Quando ho letto Il sole si spegne di Osamu Dazai mi è venuto naturale avere accanto un quaderno. L’attesa per questa lettura è stata lunga: finalmente, scaduti i diritti, sono comparse nuove traduzioni che hanno rimpiazzato la precedente, pur prestigiosa, di Luciano Bianciardi per Feltrinelli, datata e basata su una versione inglese dell’originale. Io ho letto il volume nella traduzione di Alessandro Passarella per le edizioni Atmosphere.

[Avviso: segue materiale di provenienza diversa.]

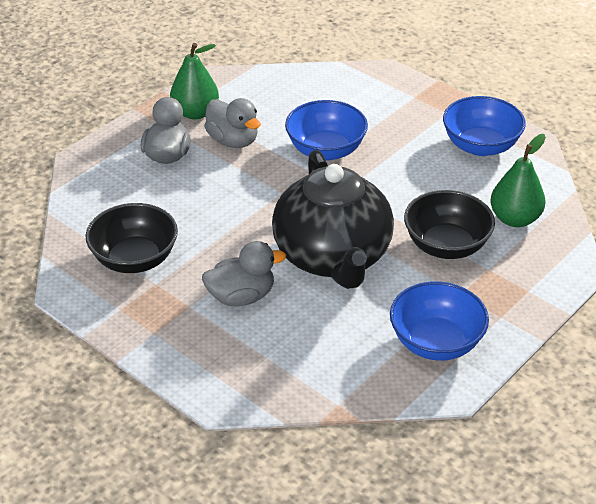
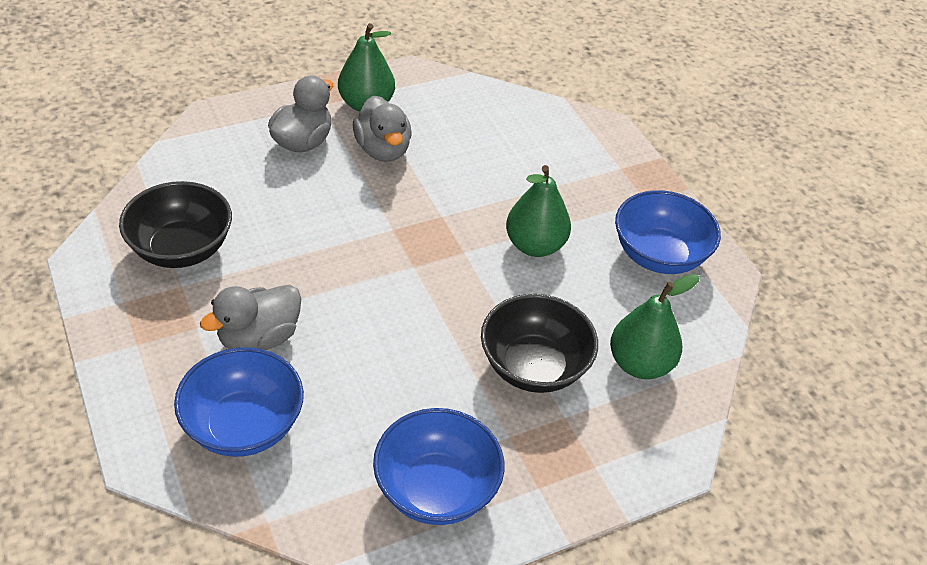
camera: 20 degrees right, 5 degrees up
(241, 296) = (259, 338): grey duck -> grey duck turned 135 degrees clockwise
(326, 150) = (475, 196): blue bowl -> blue bowl (244, 425)
(333, 257) = (393, 330): black teapot -> none
(391, 168) = (535, 245): none -> green pear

Man mano che la lettura proseguiva, ho appuntato delle teorie: Il sole si spegne è denso, simbolico, decadente. Non voglio raccordare i pensieri, che sono fluiti di getto, ma li trascrivo così come sono, come guida personale e spunto per future letture di Dazai.
La madre:
La figura della madre: sembra riconducibile al Giappone del ’47 (anno di stesura del libro), marginalizzato, isolato, sconfitto e costretto a ridimensionare per sempre la sua vocazione imperiale: la madre vive in un angolo nascosto della campagna; non si può permettere più la casa nobile di Tokyo. È il vecchio Giappone che non ha eredi ed è destinato a tramontare; ha figli che scelgono o sono costretti a scegliere altre strade, che sentono come rivoluzionarie ma sono, secondo Dazai, destinate alla perdizione.
I figli:
In particolare, rientra in questa tipologia il figlio maschio che legge gli autori occidentali e li interpreta come una guida morale, seppur deviata e deviante. La lettura sbagliata degli autori occidentali è, per Dazai, l’aspetto deteriore dell’apertura cominciata nell’epoca Meiji. Parole come “lotta, rivoluzione, passione” sono, nelle parole della protagonista, bandiere sfilacciate, involucri vuoti. Pian, piano, però, le cicatrici e le macerie della vita le lasceranno consapevolezza; consapevolezza che un’epoca di transizione vuole le sue vittime. Chi rimane è anch’esso vittima e come tale deve lottare, affrontando la sua personale battaglia.
La serpe:
il romanzo è pieno di presagi e immagini che preannunciano la tragedia, come lampi di coscienza in un mare di stordimento. Quello che viveva il Giappone del ’47, così come i personaggi, è un cambio di pelle, naturale ma ineluttabile e fatale. Porterà conseguenze dolorose, sì, ma è l’unica via di sopravvivenza. L’immagine della serpe ritorna più volte nel corso della narrazione: una serpe infesta il giardino della casa di campagna; la figlia si sente «serpe in seno» della madre; anche l’arcobaleno viene ricollegato alla forma del serpente.
I maestri senza guida
I maestri: “Il sole si spegne” esprime desolazione nei confronti dei cosiddetti “maestri”, i vecchi “sopravvissuti al naufragio” del Giappone e che dovrebbero essere d’esempio per le nuove generazioni: o si rifugiano nella solitudine fredda ed estrema, talvolta nella morte, oppure sono anch’essi contagiati dalla perdizione dei giovani e forse ne sono loro guida. Quanto coscientemente? Dazai, come sempre, non dà risposte dirette ma le sue immagini parlano da sole e in modo molto eloquente.
Conclusione
Il sole si spegne è un romanzo denso di simbolismo, che racconta la crisi profonda di un’intera generazione giapponese nel dopoguerra, con lo sguardo profondo e inquieto tipico di Osamu Dazai.